- [Lista de tarefas]:
1. Segundo o trecho sobre a Lei de Ativos Virtuais, qual projeto de lei deu início ao debate no Congresso Nacional que resultou nessa lei?
2. Liste todos os artigos da Lei de Ativos Virtuais mencionados no trecho sobre essa lei, na ordem em que aparecem.
3. Transcreva do trecho sobre a Lei de Ativos Virtuais a parte que começa em "Após quase seis" e vai até "sob regulamentação setorial.".
══ Trecho da página ══
André Rainho das Neves e Rafael Lutti. Fotos: Divulgação  

Após quase seis meses desde sua publicação, entra em vigor hoje a Lei nº 14.478, de 21 de dezembro de 2022 ("Lei de Ativos Virtuais"), que dispõe sobre as diretrizes e futura regulamentação a serem observadas com relação aos ativos virtuais, incluindo regras aplicáveis às prestadoras de serviços com ativos virtuais ("VASPs", do termo em inglês virtual assets service providers).

Resultado de um longo debate no Congresso Nacional iniciado com o Projeto de Lei nº 2.303 proposto em 2015, a Lei de Ativos Virtuais inaugura a legislação específica para regulamentação do mercado de criptoativos, abrindo espaço para o desenvolvimento da criptoeconomia agora sob regulamentação setorial.

Em texto legal amplo, a Lei de Ativos Virtuais criou os conceitos estruturantes de ativos virtuais e VASPs (arts. 3º e 5º); definiu os princípios orientadores da regulamentação infralegal futura (art. 4º); e, mais importante, outorgou novas competências para regulamentação e supervisão do setor a um ou mais órgãos da Administração Pública Federal (arts. 6º e 7º), então indefinidos.
═══
══ Dados fornecidos ══
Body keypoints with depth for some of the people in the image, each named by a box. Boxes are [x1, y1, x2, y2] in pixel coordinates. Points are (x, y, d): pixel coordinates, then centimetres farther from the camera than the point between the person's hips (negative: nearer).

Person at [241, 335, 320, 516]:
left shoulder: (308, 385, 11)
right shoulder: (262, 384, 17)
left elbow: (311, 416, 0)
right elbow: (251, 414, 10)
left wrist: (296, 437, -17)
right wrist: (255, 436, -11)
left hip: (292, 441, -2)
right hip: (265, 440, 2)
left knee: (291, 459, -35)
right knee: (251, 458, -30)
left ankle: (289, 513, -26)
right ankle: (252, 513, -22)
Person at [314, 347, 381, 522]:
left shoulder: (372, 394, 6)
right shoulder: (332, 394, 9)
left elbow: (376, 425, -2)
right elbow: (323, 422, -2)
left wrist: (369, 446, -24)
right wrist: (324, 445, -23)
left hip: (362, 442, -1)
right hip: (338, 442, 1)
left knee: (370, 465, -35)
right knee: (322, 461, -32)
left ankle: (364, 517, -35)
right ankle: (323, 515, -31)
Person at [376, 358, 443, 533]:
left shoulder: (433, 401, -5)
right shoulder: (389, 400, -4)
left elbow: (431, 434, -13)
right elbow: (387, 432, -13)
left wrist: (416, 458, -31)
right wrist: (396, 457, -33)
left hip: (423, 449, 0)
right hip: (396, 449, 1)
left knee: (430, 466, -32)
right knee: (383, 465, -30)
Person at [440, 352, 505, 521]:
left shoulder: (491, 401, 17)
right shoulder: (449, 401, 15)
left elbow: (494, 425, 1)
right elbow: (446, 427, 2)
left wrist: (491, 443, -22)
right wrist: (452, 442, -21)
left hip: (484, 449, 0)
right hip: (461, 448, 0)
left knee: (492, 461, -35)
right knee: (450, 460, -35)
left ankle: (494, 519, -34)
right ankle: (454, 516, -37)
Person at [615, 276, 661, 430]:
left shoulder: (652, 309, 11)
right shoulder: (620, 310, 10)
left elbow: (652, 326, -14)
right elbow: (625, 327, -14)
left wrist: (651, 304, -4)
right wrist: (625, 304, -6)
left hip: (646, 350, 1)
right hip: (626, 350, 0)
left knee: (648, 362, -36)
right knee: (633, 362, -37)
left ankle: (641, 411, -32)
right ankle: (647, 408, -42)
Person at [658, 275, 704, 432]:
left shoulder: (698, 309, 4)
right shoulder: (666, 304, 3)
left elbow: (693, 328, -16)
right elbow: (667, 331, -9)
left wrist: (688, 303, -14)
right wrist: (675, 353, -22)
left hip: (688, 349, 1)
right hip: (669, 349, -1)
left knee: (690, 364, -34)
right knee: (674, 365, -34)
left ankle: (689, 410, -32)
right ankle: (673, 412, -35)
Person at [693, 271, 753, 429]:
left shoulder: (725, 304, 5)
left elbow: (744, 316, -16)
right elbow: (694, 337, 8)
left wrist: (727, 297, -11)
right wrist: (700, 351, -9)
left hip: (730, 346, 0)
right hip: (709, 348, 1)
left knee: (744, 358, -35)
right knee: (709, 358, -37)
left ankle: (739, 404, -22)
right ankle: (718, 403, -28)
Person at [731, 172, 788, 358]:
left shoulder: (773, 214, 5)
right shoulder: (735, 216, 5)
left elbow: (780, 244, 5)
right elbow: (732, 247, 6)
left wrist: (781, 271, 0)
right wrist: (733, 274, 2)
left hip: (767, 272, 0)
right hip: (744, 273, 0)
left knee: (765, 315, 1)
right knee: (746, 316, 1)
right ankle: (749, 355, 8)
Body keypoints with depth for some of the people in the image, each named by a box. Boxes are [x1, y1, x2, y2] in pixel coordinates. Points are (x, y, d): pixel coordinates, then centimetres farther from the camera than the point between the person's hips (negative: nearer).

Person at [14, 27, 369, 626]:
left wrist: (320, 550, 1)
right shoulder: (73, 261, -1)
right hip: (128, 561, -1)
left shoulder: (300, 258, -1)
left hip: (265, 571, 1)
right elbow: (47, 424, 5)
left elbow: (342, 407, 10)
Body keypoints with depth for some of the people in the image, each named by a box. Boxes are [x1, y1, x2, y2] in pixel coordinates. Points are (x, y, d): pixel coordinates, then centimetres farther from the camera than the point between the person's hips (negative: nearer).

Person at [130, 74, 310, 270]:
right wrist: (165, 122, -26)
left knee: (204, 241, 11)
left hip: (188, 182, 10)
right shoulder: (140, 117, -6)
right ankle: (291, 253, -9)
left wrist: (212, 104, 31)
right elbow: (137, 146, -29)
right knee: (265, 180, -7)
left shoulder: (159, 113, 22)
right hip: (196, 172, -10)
═══
══ Dados fornecidos ══
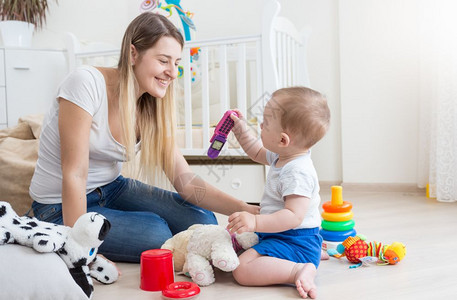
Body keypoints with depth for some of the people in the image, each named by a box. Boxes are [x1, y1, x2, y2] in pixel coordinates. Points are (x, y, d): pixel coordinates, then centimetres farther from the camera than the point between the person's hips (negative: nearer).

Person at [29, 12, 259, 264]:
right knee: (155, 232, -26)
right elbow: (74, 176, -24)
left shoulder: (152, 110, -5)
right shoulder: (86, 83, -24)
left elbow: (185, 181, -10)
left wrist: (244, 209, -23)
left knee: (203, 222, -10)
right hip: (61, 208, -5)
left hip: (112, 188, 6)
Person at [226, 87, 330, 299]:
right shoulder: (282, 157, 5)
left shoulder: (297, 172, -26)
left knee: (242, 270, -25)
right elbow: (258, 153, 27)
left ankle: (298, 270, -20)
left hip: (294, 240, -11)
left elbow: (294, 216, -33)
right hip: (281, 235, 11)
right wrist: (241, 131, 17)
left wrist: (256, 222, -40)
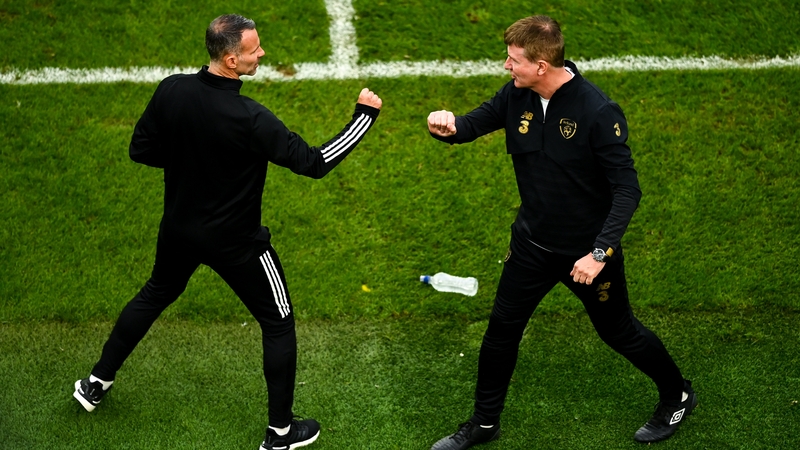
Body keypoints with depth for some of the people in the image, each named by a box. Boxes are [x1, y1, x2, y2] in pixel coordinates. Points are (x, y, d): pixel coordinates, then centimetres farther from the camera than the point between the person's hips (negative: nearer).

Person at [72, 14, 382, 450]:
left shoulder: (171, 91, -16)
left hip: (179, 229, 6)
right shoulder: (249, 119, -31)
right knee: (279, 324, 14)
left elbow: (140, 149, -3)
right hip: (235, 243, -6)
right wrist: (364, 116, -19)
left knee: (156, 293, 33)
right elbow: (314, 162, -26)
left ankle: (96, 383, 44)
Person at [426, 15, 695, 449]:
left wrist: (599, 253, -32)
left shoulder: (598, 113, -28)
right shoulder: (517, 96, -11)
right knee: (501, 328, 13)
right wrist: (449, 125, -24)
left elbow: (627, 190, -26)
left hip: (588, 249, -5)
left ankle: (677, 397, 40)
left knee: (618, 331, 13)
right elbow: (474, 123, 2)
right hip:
═══
══ Dados fornecidos ══
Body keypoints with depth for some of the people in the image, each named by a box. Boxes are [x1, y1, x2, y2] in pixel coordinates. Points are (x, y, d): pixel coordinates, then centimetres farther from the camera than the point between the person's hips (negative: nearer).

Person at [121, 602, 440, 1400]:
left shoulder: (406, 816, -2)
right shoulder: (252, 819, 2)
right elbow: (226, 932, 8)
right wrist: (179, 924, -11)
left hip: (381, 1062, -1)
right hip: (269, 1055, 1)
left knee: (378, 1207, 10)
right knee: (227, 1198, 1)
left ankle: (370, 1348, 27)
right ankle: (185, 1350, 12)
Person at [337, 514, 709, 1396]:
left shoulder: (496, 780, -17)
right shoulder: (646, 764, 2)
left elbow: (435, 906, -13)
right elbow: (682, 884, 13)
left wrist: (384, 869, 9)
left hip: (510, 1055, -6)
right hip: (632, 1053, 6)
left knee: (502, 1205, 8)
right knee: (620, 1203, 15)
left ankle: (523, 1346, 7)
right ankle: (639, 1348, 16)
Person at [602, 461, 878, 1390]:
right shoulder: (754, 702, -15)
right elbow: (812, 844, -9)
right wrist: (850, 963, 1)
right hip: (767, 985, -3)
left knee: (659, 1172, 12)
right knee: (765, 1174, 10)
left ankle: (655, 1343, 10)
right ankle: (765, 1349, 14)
═══
- [Soluções em ordem]:
1. O Projeto de Lei nº 2.303, proposto em 2015.

2. Art. 3º, art. 5º, art. 4º, art. 6º e art. 7º.

3.
Após quase seis meses desde sua publicação, entra em vigor hoje a Lei nº 14.478, de 21 de dezembro de 2022 ("Lei de Ativos Virtuais"), que dispõe sobre as diretrizes e futura regulamentação a serem observadas com relação aos ativos virtuais, incluindo regras aplicáveis às prestadoras de serviços com ativos virtuais ("VASPs", do termo em inglês virtual assets service providers).

Resultado de um longo debate no Congresso Nacional iniciado com o Projeto de Lei nº 2.303 proposto em 2015, a Lei de Ativos Virtuais inaugura a legislação específica para regulamentação do mercado de criptoativos, abrindo espaço para o desenvolvimento da criptoeconomia agora sob regulamentação setorial.